The author of the study, Keith Leavitt, is an associate professor at Oregon State University’s College of Business. He said the findings confirm something that’s long been little more than a joke. “We make jokes about people having a ‘spring in their step,’ but it turns out this is actually a real thing and we should pay attention to it.”

This shouldn’t come as a huge surprise to anyone who’s ever had good sex before. Sex, with or without orgasm (though preferably with, clearly) triggers our brains to release mood-elevating hormones that increase social bonding, attachment, and feelings of reward. In other words, sex is nature’s antidepressant. The study, says Leavitt, serves as “a reminder that sex has social, emotional and physiological benefits, and it’s important to make it a priority.”

But it’s not just about the sex – who you’re having it with matters, too. Leavitt’s university news release reads, in part: “Maintaining a healthy relationship that includes a healthy sex life will help employees stay happy and engaged in their work, which benefits the employees and the organizations they work for.” Notice that the ‘healthy relationship’ part comes first. So if your relationship isn’t in the best shape, you might want to take some steps to work on it.

Benefits that go beyond work

Having more sex is good for more than just your career; it’s good for your heath, and your relationships too. Sex and relationship expert Tracey Cox says having sex twice a week can prevent heart disease in both men and women, and that it reduces the risks of breast cancer in women and prostate cancer in men. And research from Wilkes-Barre University in Pennsylvania showed that people who had sex at least once a week had significantly higher levels of virus-fighting immunoglobulin A. Orgasms also releases oxytocin and endorphins, which help relieve all kinds of pain, from cramps to migraines. (If you don’t have a partner, take heart: orgasms you give yourself produce these same chemicals.)

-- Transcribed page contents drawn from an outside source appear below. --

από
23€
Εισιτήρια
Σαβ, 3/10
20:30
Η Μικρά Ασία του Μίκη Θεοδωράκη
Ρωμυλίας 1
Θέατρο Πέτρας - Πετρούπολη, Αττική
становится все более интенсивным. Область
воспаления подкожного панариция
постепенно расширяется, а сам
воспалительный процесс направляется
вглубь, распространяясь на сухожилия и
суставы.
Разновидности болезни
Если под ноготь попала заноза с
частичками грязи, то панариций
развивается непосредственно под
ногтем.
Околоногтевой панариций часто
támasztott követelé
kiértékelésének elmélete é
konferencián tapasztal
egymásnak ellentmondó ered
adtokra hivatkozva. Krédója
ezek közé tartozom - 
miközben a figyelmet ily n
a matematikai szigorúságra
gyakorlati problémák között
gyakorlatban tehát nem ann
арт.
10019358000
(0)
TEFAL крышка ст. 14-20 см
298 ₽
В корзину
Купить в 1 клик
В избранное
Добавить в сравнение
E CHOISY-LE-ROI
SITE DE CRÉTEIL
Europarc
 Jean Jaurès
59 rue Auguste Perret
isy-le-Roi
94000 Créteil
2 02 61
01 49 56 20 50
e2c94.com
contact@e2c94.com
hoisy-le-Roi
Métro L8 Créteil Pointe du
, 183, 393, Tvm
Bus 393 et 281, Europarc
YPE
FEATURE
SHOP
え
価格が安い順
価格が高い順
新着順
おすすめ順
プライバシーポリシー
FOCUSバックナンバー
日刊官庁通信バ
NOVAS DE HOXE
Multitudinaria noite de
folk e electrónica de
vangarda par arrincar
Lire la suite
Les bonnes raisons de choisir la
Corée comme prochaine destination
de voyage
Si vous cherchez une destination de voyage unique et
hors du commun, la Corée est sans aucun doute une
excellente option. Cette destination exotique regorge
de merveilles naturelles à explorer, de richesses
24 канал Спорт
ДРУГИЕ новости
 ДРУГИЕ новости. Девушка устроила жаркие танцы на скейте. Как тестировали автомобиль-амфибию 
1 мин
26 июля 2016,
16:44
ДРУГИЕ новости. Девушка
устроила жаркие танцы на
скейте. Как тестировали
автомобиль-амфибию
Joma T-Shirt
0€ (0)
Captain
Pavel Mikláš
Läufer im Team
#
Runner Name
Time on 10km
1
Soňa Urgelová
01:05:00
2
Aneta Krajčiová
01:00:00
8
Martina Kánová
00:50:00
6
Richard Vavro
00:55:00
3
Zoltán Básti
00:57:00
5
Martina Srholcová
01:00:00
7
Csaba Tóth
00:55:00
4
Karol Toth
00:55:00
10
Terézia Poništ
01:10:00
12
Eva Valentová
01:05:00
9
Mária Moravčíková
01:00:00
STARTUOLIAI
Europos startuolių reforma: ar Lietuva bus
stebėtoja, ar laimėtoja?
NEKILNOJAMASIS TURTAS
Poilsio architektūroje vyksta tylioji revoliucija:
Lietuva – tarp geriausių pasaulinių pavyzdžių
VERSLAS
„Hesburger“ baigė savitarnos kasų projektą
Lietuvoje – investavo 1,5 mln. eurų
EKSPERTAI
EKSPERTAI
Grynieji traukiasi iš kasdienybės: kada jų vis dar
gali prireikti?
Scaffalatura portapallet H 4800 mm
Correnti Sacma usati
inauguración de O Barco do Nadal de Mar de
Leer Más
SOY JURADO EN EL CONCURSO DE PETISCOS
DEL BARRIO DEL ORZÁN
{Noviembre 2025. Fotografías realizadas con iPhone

The health of your relationship depends on having frequent, good sex as well. If you’re not having sex, your relationship could be on its last legs; a sex-starved marriage is a marriage in trouble. “Take sex off the table and you remove the most intense, effective, important way of showing affection. Love without sex is friendship,” says Cox. And psychologist Les Parrott, who founded the Center for Relationship Development with his wife, marriage and family therapist Leslie Parrott, says a sexless marriage can be detrimental not only to your relationship, but to your health and general well being. “Going without sex in a marriage can deliver a hit to your self-esteem, engender guilt and decrease levels of oxytocin and other bonding hormones.”

What’s your excuse?

Once the initial thrill of being in love wears off and real life takes over – jobs, kids, money, and other pressures – it can be hard to be in the mood to have lots of sex. But in a sort of vicious circle, stress causes your sex life to drop off, and then not having sex brings your stress levels up even more. Without that release of happiness-inducing hormones, you feel worse and worse, and less and less like getting romantic with your partner. The fix? Just do it.

Marriage therapist Michele Weiner-Davis says your libido is like a muscle – you’ve got to use it or lose it. Even if you think you’re not in the mood, try to let down your guard and just go for it. Chances are, you’ll soon get into it. Once you’re back in the saddle, so to speak, you’ll find yourself feeling frisky more often.

Another sex-drive killer is our tendency to be constantly connected and available to our jobs. The Journal of Management study showed that while sex improved work performance, work-related stress actually does harm to people’s sex lives. This means it’s more important than ever to leave work at work whenever possible. “Technology offers a temptation to stay plugged in, but it’s probably better to unplug if you can,” said Leavitt, adding that “employers should encourage their employees to completely disengage from work after hours.”

After all, if your sex life is going to improve your performance at work, it’s only fair that your workplace should make a little effort to make your sex life better, too.